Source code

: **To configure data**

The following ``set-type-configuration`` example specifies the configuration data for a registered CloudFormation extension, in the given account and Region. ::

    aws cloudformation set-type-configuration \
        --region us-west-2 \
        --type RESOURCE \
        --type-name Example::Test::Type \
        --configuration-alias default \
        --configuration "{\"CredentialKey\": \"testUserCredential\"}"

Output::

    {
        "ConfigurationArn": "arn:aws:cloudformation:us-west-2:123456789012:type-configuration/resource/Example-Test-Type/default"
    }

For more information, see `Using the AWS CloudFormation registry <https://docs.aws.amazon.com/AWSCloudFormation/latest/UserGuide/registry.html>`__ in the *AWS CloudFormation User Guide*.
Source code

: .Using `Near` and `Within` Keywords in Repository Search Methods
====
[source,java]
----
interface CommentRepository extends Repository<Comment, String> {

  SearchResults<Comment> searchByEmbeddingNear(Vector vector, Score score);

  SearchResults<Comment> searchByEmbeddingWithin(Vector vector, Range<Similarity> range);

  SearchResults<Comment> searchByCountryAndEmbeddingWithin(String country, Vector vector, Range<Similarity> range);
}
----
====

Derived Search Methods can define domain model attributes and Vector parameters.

──────────

▶ _To-do item_: Copy out each line in the preceding records that contains "west".

▶ _Your response_:
        --region us-west-2 \
        "ConfigurationArn": "arn:aws:cloudformation:us-west-2:123456789012:type-configuration/resource/Example-Test-Type/default"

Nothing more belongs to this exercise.